Находка века

Артем Кресин
                Находка века.
Совсем недавно мы вступили в двадцать первый век и простились с двадцатым веком. Мы были его современниками,  в нем прошла наша жизнь, его события переплелись с нашей биографией, в такт с  ритмом его пульса билось и наше сердце. Не вдаваясь в рассуждения, плох он был или хорош, мы можем сказать, что этот век наш, он для нас  родной, поскольку жизни в другом веке, нам судьба не подарила. Те несколько лет, которые мы доживаем  в двадцать первом веке не в счет.
       
       Сто лет назад, люди, прожившие  жизнь в  девятнадцатом веке, провожая его, надеялись, что двадцатый век им подарит нормальную, предсказуемую жизнь, которая по сравнению с прожитыми веками будет более приближена к идеалу. Они думали, что достижения культуры и новейшие научные открытия, накопленные людьми в предыдущие века, и, особенно, в  девятнадцатом, позволят миру  двадцатого века прожить достойную  его мирную, интересную жизнь.

Эта мечта интеллигенции на рубеже девятнадцатого и двадцатого веков была выражена в стихотворении  одного из поэтов, творчество которого  в тот период было в расцвете.
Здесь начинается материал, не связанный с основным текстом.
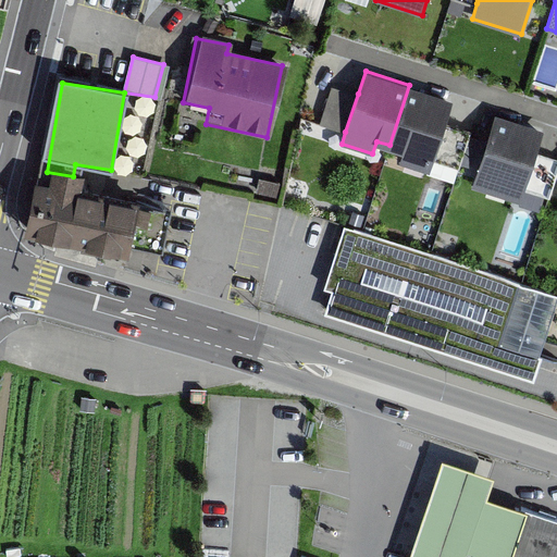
[(321,123),(345,132),(358,94),(333,85),(321,123)]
Это стихотворение я нашел, путешествуя  по волнам ИНТЕРНЕТа, и написано оно было поэтессой, которая давно меня интересовала.  Я часто встречал ее фамилию в мемуарах  русских поэтов, начала двадцатого века. Недалеко от дома, в котором я жил, на одном из зданий была памятная доска с ее фамилией.  Но самих стихов, я никогда ни в книжных магазинах, ни в библиотеках не встречал. Наверное, мой интерес был недостаточно серьезен, иначе возможность ознакомления с творчеством этой поэтессы, при некотором приложении усилий, безусловно, была.
Ее имя Зинаида Гиппиус. 

       Благодаря Интернету я, наконец, получил возможность познакомиться со многими ее стихами. Они  меня поразили оригинальностью мысли,  вдумчивостью,  интеллигентностью и тонким  вкусом.  Среди них  и было это, обратившее на себя мое внимание, стихотворение, приведенное ниже.      

    МОЛОДОМУ ВЕКУ
Тринадцать лет! Мы так недавно
Его приветили, любя.
В тринадцать лет он своенравно
И дерзко показал себя.

Вновь наступает день рожденья...
Мальчишка злой! На этот раз
Ни праздненства, ни поздравленья
Не требуй и не жди от нас.
 
И если раньше землю смели
Огнем сражений зажигать -
Тебе ли, юному, тебе ли
Отцам и дедам подражать?

Они - не ты. Ты больше знаешь.
Тебе иное суждено.
Но в старые меха вливаешь
Ты наше новое вино!

Ты плачешь, каешься? Ну что же!
Мир говорит тебе: "Я жду…"
Сойди с кровавых бездорожий
Хоть на пятнадцатом году!
    Зинаида Гиппиус 1914г.

Если бы только она могла представить, что Первая Мировая Война  не только не исчерпает  всех бед двадцатого века, но, более того, предопределит все его кровавое  существование, несмотря на то, что  этот век по своим научным достижениям, едва успевал менять штампы своих определений.
                Век электричества
                Век автоматизации
                Век радио и телевидения
                Век атомный
                Век компьютеризации.

Можно упустить ряд других промежуточных определений: химии, биологии, генетики, авиации и т.д. и т.п. Однако эти «большие знания» не смогли уберечь «мальчишку злого»  от «кровавых бездорожий». Двадцатый век вошел в историю, как век двух мировых войн, превзошедших по количеству пролитой крови все войны веков предшествующих. В двадцатом веке созрел и развился политический террор, по своей кровавости не уступающий войнам.   

      Осмысление событий происходящих в конце двадцатого и в начале двадцать первого веков, учитывая  весь опыт двадцатого, предсказывает, что и предстоящие века не смогут сойти с «кровавых бездорожий», если будут уповать только на «большие знания», поскольку они, как учит история,  не отрицают  «подражания отцам и дедам». Наверное, нужно еще что-то, нам пока неизвестное. 
И, тем не менее, можно преклониться перед чистой наивностью интеллигенции, жившей на прошлом рубеже веков и считающей, что технический прогресс и высокая культура народов смогут  образумить историю. Вера в эту возможность звучит в ее стихотворении. Наше поколение, обремененное опытом всего двадцатого века, лишено этой надежды, и создает чувство безнадежности, мы не видим даже путей дальнейшего умиротворения.